§ **EXTRAITS DES DONNÉES**:
#####

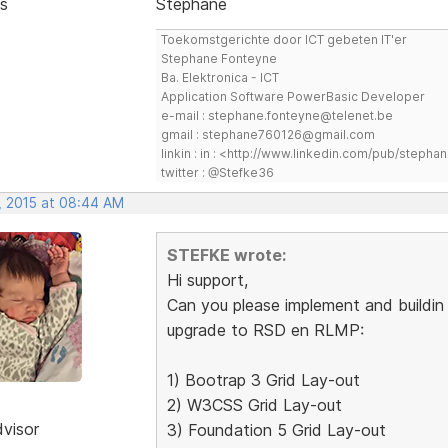
s
Stephane
Toekomstgerichte door ICT gebeten IT'er
Stephane Fonteyne
Ba. Elektronica - ICT
Application Software PowerBasic Developer
e-mail : stephane.fonteyne@telenet.be
gmail : stephane760126@gmail.com
linkin : in : <http://www.linkedin.com/pub/step
twitter : @Stefke36
, 2015 at 08:44 AM
STEFKE wrote:
Hi support,
Can you please implement and buildin 
upgrade to RSD en RLMP:
1) Bootrap 3 Grid Lay-out
2) W3CSS Grid Lay-out
dvisor
3) Foundation 5 Grid Lay-out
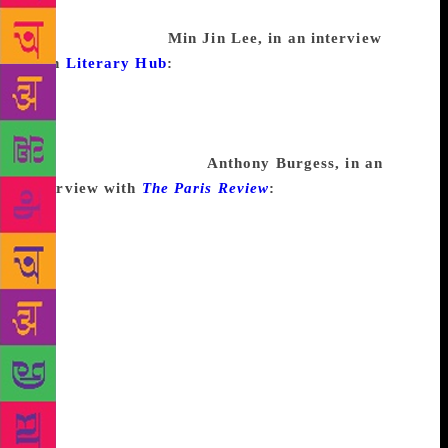
you’re writing and doing something else. You picked
the wrong subject.
Min Jin Lee, in an interview
with
Literary Hub
:
I don’t believe in writer’s block.
This is not necessarily a happy theory because it
means that as long as I have the ability and the
correct project, I have to keep working. I find
writing fiction difficult.
Anthony Burgess, in an
interview with
The Paris Review
:
I don’t get writing
blocks except from the stationer, but I do feel so
sickened by what I write that I don’t want to go on. .
. . I can’t understand the American literary block—as
in Ellison or Salinger—unless it means that the
blocked man isn’t forced economically to write (as
the English writer, lacking campuses and grants,
usually is) and hence can afford the luxury of
fearing the critics’ pounce on a new work not as
good as the last (or the first). American writers drink
a lot when they’re “blocked,” and drunkenness—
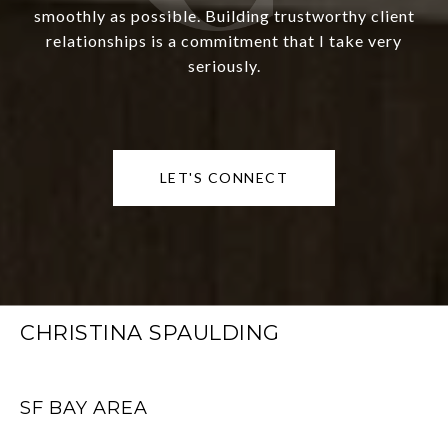
smoothly as possible. Building trustworthy client
relationships is a commitment that I take very
seriously.
LET'S CONNECT
CHRISTINA SPAULDING
SF BAY AREA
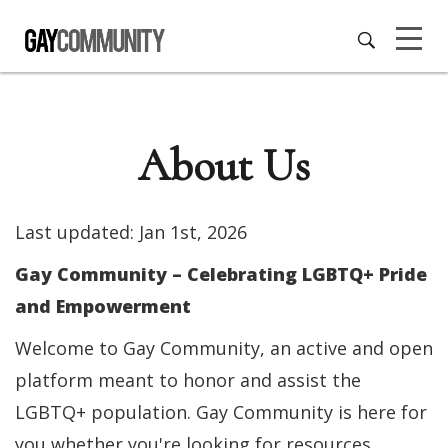
About Us
Last updated: Jan 1st, 2026
Gay Community – Celebrating LGBTQ+ Pride
and Empowerment
Welcome to Gay Community, an active and open
platform meant to honor and assist the
LGBTQ+ population. Gay Community is here for
you whether you're looking for resources,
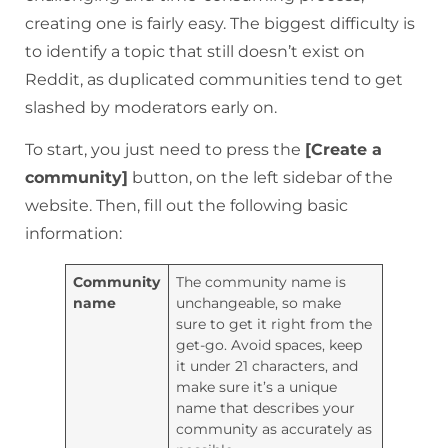
creating one is fairly easy. The biggest difficulty is
to identify a topic that still doesn’t exist on
Reddit, as duplicated communities tend to get
slashed by moderators early on.
To start, you just need to press the
[Create a
community]
button, on the left sidebar of the
website. Then, fill out the following basic
information:
Community
The community name is
name
unchangeable, so make
sure to get it right from the
get-go. Avoid spaces, keep
it under 21 characters, and
make sure it’s a unique
name that describes your
community as accurately as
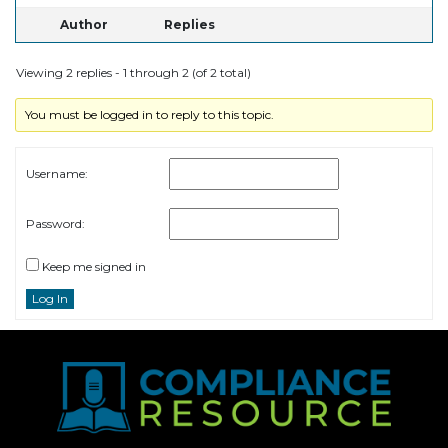
Author
Replies
Viewing 2 replies - 1 through 2 (of 2 total)
You must be logged in to reply to this topic.
Username:
Password:
Keep me signed in
Log In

#####

Présente sous forme de tableau Markdown les lignes situées entre celle qui contient « you’re writing and » et la toute dernière ligne ci-dessus, incluses, avec une colonne « Numéro » pour le rang et une colonne « Ligne » pour le texte, sans les lignes vides. Laisse les images de côté.

§ **RÉPONSE**:
| Numéro | Ligne |
|---|---|
| 1 | you’re writing and doing something else. You picked |
| 2 | the wrong subject. |
| 3 | Min Jin Lee, in an interview |
| 4 | with |
| 5 | Literary Hub |
| 6 | : |
| 7 | I don’t believe in writer’s block. |
| 8 | This is not necessarily a happy theory because it |
| 9 | means that as long as I have the ability and the |
| 10 | correct project, I have to keep working. I find |
| 11 | writing fiction difficult. |
| 12 | Anthony Burgess, in an |
| 13 | interview with |
| 14 | The Paris Review |
| 15 | : |
| 16 | I don’t get writing |
| 17 | blocks except from the stationer, but I do feel so |
| 18 | sickened by what I write that I don’t want to go on. . |
| 19 | . . I can’t understand the American literary block—as |
| 20 | in Ellison or Salinger—unless it means that the |
| 21 | blocked man isn’t forced economically to write (as |
| 22 | the English writer, lacking campuses and grants, |
| 23 | usually is) and hence can afford the luxury of |
| 24 | fearing the critics’ pounce on a new work not as |
| 25 | good as the last (or the first). American writers drink |
| 26 | a lot when they’re “blocked,” and drunkenness— |
| 27 | smoothly as possible. Building trustworthy client |
| 28 | relationships is a commitment that I take very |
| 29 | seriously. |
| 30 | LET'S CONNECT |
| 31 | CHRISTINA SPAULDING |
| 32 | SF BAY AREA |
| 33 | About Us |
| 34 | Last updated: Jan 1st, 2026 |
| 35 | Gay Community – Celebrating LGBTQ+ Pride |
| 36 | and Empowerment |
| 37 | Welcome to Gay Community, an active and open |
| 38 | platform meant to honor and assist the |
| 39 | LGBTQ+ population. Gay Community is here for |
| 40 | you whether you're looking for resources, |
| 41 | creating one is fairly easy. The biggest difficulty is |
| 42 | to identify a topic that still doesn’t exist on |
| 43 | Reddit, as duplicated communities tend to get |
| 44 | slashed by moderators early on. |
| 45 | To start, you just need to press the |
| 46 | [Create a |
| 47 | community] |
| 48 | button, on the left sidebar of the |
| 49 | website. Then, fill out the following basic |
| 50 | information: |
| 51 | Community |
| 52 | The community name is |
| 53 | name |
| 54 | unchangeable, so make |
| 55 | sure to get it right from the |
| 56 | get-go. Avoid spaces, keep |
| 57 | it under 21 characters, and |
| 58 | make sure it’s a unique |
| 59 | name that describes your |
| 60 | community as accurately as |
| 61 | Author |
| 62 | Replies |
| 63 | Viewing 2 replies - 1 through 2 (of 2 total) |
| 64 | You must be logged in to reply to this topic. |
| 65 | Username: |
| 66 | Password: |
| 67 | Keep me signed in |
| 68 | Log In |